» AIM OF THE TASK: The notes on graphs below describe three basic ways to represent a graph. List them as the notes give them.

» SELECTED EXTRACT:
- - -

Starting Point
Have a list of rules with:
Target
One or more dependencies
Which may be targets as well
Action(s) to bring target up to date
Zero or more targets may be out of date
I.e., older than their dependencies
Goal: execute required actions
Must respect dependency order
Do not update something until all dependencies are up to date
Must only update things once
Efficiency: wasteful to recompile something eleven times
Correctness: actions may have side effects
Example
Can update D and E in any order
Can't update B until both D and E have been updated
![[Dependency Ordering]](../img/graph/dependencyOrdering.png)
Graphs
A graph is a set of nodes connected by arcs
Directed graph if the arcs have direction
Undirected graph if the arcs simply show connections
There are a lot of graphs in the world
Bus routes
Transitions in a finite state machine
Project dependencies
One of the fundamental data structures in computing
Kind of odd that java.util.Graph doesn't exist
Design Choices
Three basic representations
Graph owns nodes and arcs
Graph owns nodes, nodes own arcs
Graph owns arcs, arcs own nodes
Each one makes some algorithms cheap, and others expensive
We will implement directed graphs using the second one option
Graph is a map
Keys are names of nodes
Values are sets of reachable nodes
I.e., the other ends of the arcs out of the node identified by the key
Note: make parameters and return values as general as possible
Use Collection instead of List, Set instead of HashSet, and so on
Makes code more flexible (fewer constraints on users)
Makes code easier to change (fewer external commitments)
Example
![[Graph Representations Diagram]](../img/graph/representations.png)
Class Skeleton
class DirectedGraph {
public DirectedGraph() {...}
public Set getNodes() {...}
public boolean hasNode(Object node) {...}
public void addNode(Object node) {...}
public void addNode(Object node, Collection arcs) {...}
public void removeNode(Object node) {...}
public Set getArcs(Object node) {...}
public boolean hasArc(Object src, Object dst) {...}
public void addArc(Object src, Object dst) {...}
public void addArcs(Object src, Collection allDst) {...}
public void removeArc(Object src, Object dst) {...}
public String toString() {...}
protected Map fNodes;
}
More Design Choices
What happens if we try to add a node that's already present?

- - -

» COLLECTED DATA:
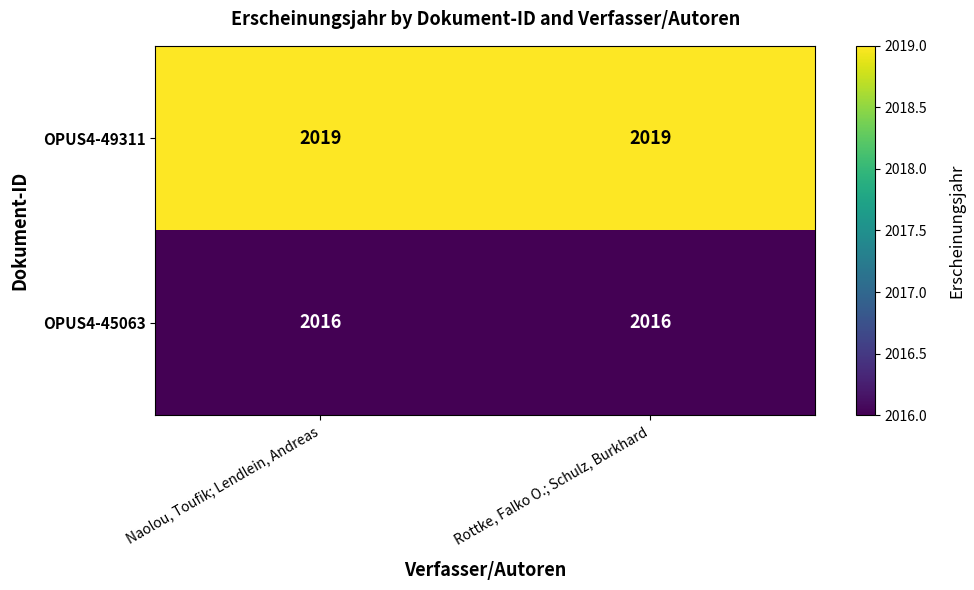

List the series in order of their peak value, highest first.

OPUS4-49311, OPUS4-45063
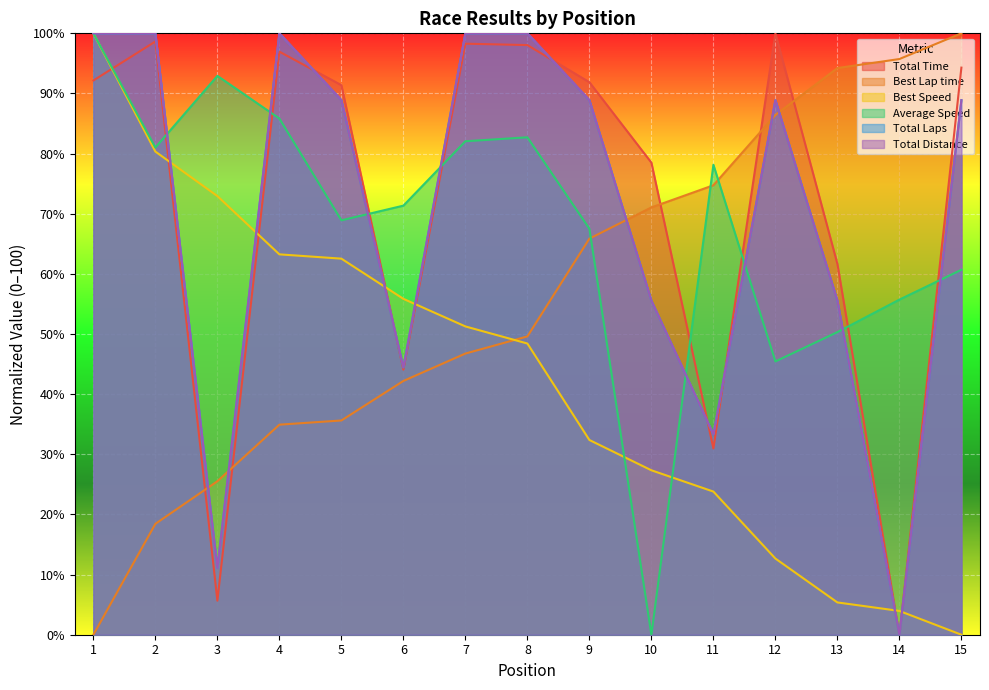

Which series has the largest total across all categories?

Total Time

- - -

» WRITTEN ANSWER:
- Graph owns nodes and arcs
- Graph owns nodes, nodes own arcs
- Graph owns arcs, arcs own nodes